役作りのためには、資料ではわからない空気感を吸収するために、現場に足を運びます。『硫黄島からの手紙』でも、お墓参りを兼ねて、主役の栗林忠道(陸軍中将)が生まれ育った長野に足を運びました。山に囲まれて、雪の中で育った男が、海の中にポツンとある硫黄島で、どのように死を迎えたのか。何に喜び、悲しみ、苦しんだのか?彼の目線や住まいが脳裏に焼き付いて、演技をしながら「この景色、どこかで見たぞ!」と思いました。だから、実際の生存者の方々が映画を見て、「ここに私たちがいます」と言ってくれたのはうれしかったですね。

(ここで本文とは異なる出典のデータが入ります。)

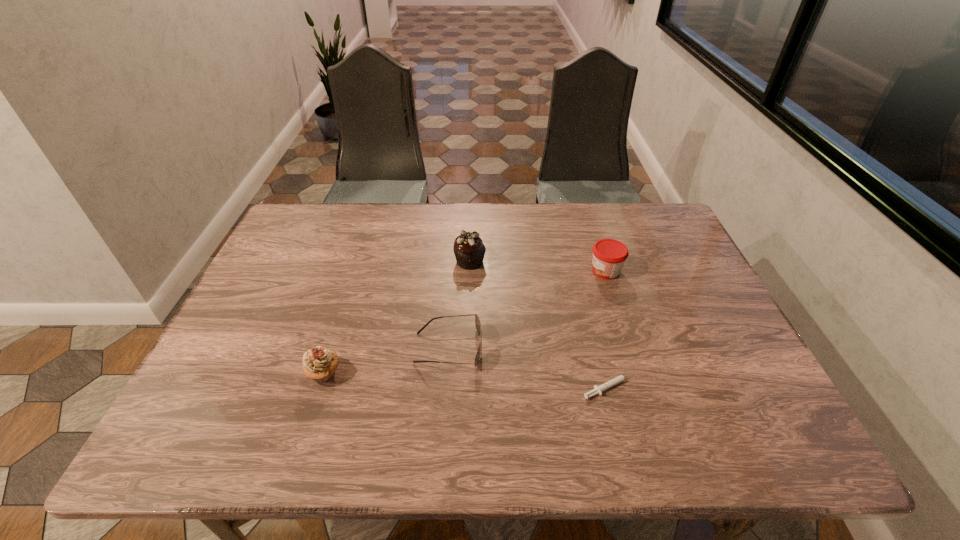
At what (x,y) coordinates should I click in order to perform the action: click on free space between the syringe and the second shortest object. Please return your answer as a coordinate pair (x, y). The height and width of the screenshot is (540, 960). Looking at the image, I should click on (529, 367).

Identify the location of free spot between the leftmost object and the third shortest object. The height and width of the screenshot is (540, 960). (465, 321).

This screenshot has height=540, width=960. Identify the location of free space between the left cupcake and the right cupcake. (396, 317).

Where is `vacant area between the nearer cupcake and the syringe`? vacant area between the nearer cupcake and the syringe is located at coordinates coord(468,380).

In order to click on free space that is in between the jam and the second shortest object in this screenshot , I will do `click(527, 309)`.

Where is `vacant area between the shortest object and the sunglasses`? vacant area between the shortest object and the sunglasses is located at coordinates (529, 367).

I want to click on empty space that is in between the sunglasses and the nearer cupcake, so click(386, 360).

Where is `object that is the fourth closest to the nearer cupcake`? object that is the fourth closest to the nearer cupcake is located at coordinates (609, 255).

Identify which object is the third nearest to the left cupcake. Please provide its 2D coordinates. Your answer should be formatted as a tuple, i.e. [(x, y)], where the tuple contains the x and y coordinates of a point satisfying the conditions above.

[(597, 389)]

This screenshot has width=960, height=540. In order to click on free space that satisfies the following two spatial constraints: 1. on the front side of the farther cupcake; 2. on the front-facing side of the fourth tallest object in this screenshot , I will do `click(468, 348)`.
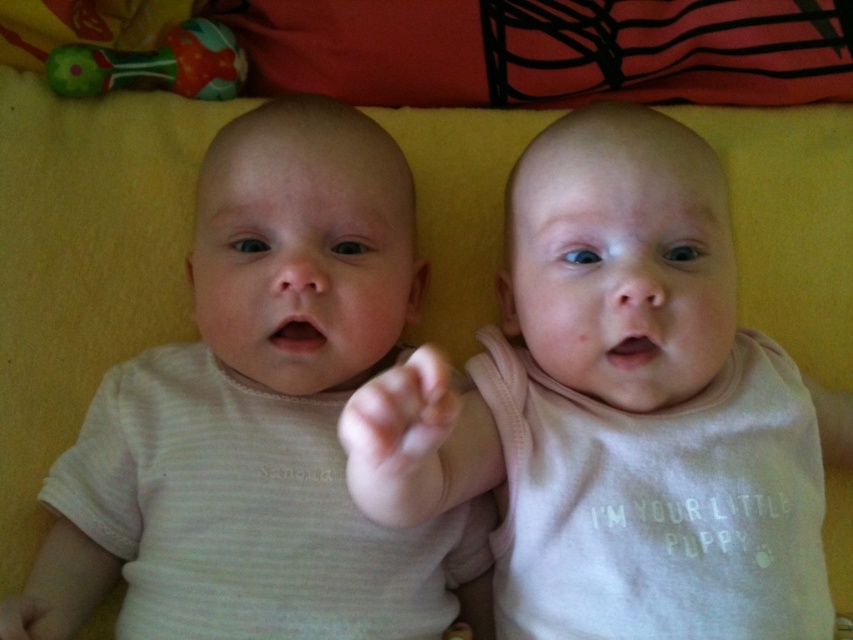
Question: Can you confirm if white ribbed fabric baby at center is positioned to the right of pink soft fabric baby at center?

Choices:
 (A) yes
 (B) no

Answer: (B)

Question: Can you confirm if white ribbed fabric baby at center is thinner than matte plastic rattle at upper left?

Choices:
 (A) no
 (B) yes

Answer: (A)

Question: Which of these objects is positioned closest to the matte plastic rattle at upper left?

Choices:
 (A) pink soft fabric baby at center
 (B) white ribbed fabric baby at center

Answer: (B)

Question: Does white ribbed fabric baby at center have a greater width compared to pink soft fabric baby at center?

Choices:
 (A) yes
 (B) no

Answer: (B)

Question: Which of the following is the closest to the observer?

Choices:
 (A) (709, 444)
 (B) (339, 144)

Answer: (A)

Question: Which of the following is the farthest from the observer?

Choices:
 (A) click(561, 486)
 (B) click(177, 35)

Answer: (B)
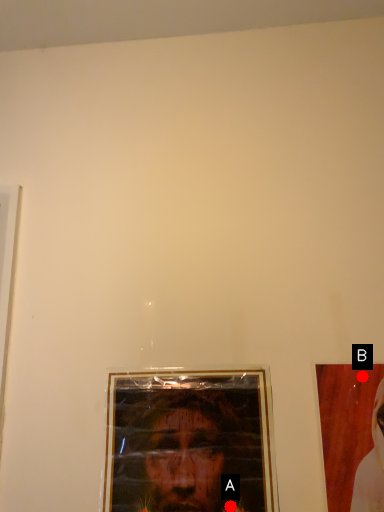
Question: Two points are circled on the image, labeled by A and B beside each circle. Which point appears closest to the camera in this image?

Choices:
 (A) A is closer
 (B) B is closer

Answer: (A)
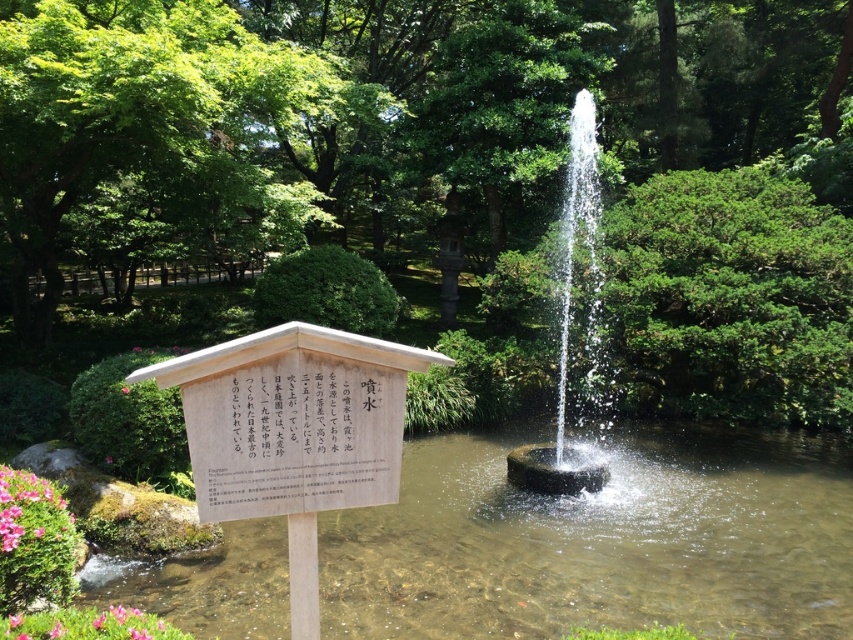
Does clear water fountain at center have a larger size compared to pink matte flower at lower left?

Actually, clear water fountain at center might be smaller than pink matte flower at lower left.

Does clear water fountain at center have a lesser width compared to pink matte flower at lower left?

Correct, clear water fountain at center's width is less than pink matte flower at lower left's.

The height and width of the screenshot is (640, 853). What do you see at coordinates (573, 326) in the screenshot?
I see `clear water fountain at center` at bounding box center [573, 326].

What are the coordinates of `clear water fountain at center` in the screenshot? It's located at (573, 326).

Looking at this image, who is positioned more to the right, green leafy tree at center or clear water fountain at center?

clear water fountain at center is more to the right.

Is green leafy tree at center shorter than clear water fountain at center?

Incorrect, green leafy tree at center's height does not fall short of clear water fountain at center's.

You are a GUI agent. You are given a task and a screenshot of the screen. Output one action in this format:
    pyautogui.click(x=<x>, y=<y>)
    Task: Click on the green leafy tree at center
    The height and width of the screenshot is (640, 853).
    Given the screenshot: What is the action you would take?
    pyautogui.click(x=396, y=99)

Does white paper sign at center lie behind clear water fountain at center?

No.

Locate an element on the screen. white paper sign at center is located at coordinates (296, 440).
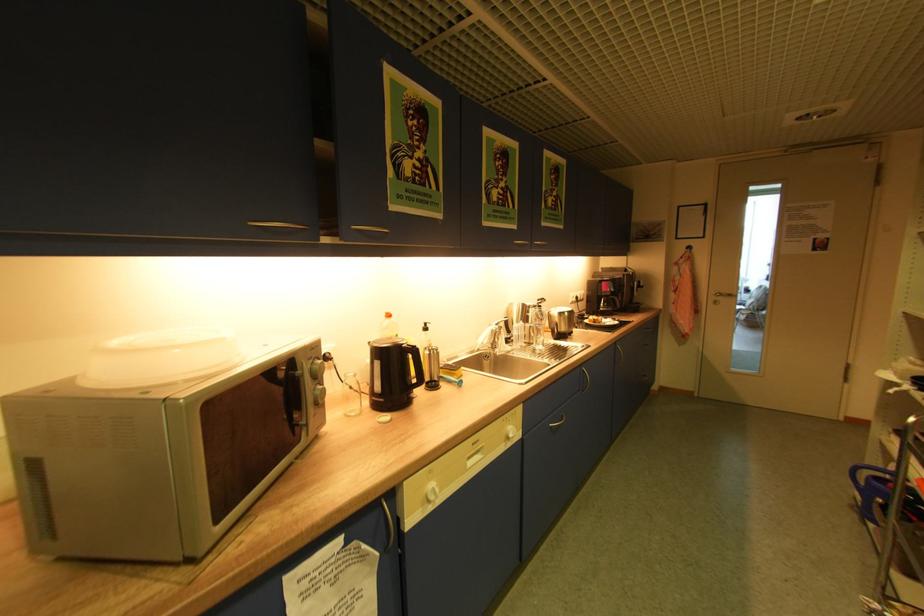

『硫黄島からの手紙』は、俳優として培った全精力を傾けないとできない仕事でした。政治的にも社会的にも影響力のある話で、ひとつ間違えると単なる愛国映画になってしまう。いろいろな意味で、慎重かつ大胆にしなければいけないと、イーストウッド監督とディスカッションをしながら進めました。

アメリカに留学したことのある男(栗林)を演じたのですが、日米で仕事をし、暮らして、友達ができて、それぞれのいい面を感じることが多くなった自分だからこそ、この役ができるんだな、3~4年アメリカで仕事をしていたのは、このためだったのかと思いました。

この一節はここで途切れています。